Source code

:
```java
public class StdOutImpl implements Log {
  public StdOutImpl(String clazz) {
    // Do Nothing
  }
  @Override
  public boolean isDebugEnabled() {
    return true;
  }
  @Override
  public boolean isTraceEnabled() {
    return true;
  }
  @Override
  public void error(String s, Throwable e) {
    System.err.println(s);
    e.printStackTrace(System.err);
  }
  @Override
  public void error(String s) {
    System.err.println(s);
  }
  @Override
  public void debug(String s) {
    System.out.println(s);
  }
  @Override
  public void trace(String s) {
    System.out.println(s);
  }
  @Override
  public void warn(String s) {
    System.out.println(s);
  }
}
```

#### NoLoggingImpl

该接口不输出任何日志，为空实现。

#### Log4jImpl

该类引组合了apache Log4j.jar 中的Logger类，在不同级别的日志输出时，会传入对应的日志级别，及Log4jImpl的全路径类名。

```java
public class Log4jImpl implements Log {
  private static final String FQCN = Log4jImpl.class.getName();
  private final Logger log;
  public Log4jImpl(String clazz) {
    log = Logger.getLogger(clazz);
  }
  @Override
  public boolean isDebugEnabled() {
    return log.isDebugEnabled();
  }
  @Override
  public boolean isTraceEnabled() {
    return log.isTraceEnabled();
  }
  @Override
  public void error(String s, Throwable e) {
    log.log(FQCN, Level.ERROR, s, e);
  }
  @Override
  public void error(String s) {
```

▸ **Task item**
Among the lines above, which ones include the word "private"? Copy them.

▸ **The completed task**
  private static final String FQCN = Log4jImpl.class.getName();
  private final Logger log;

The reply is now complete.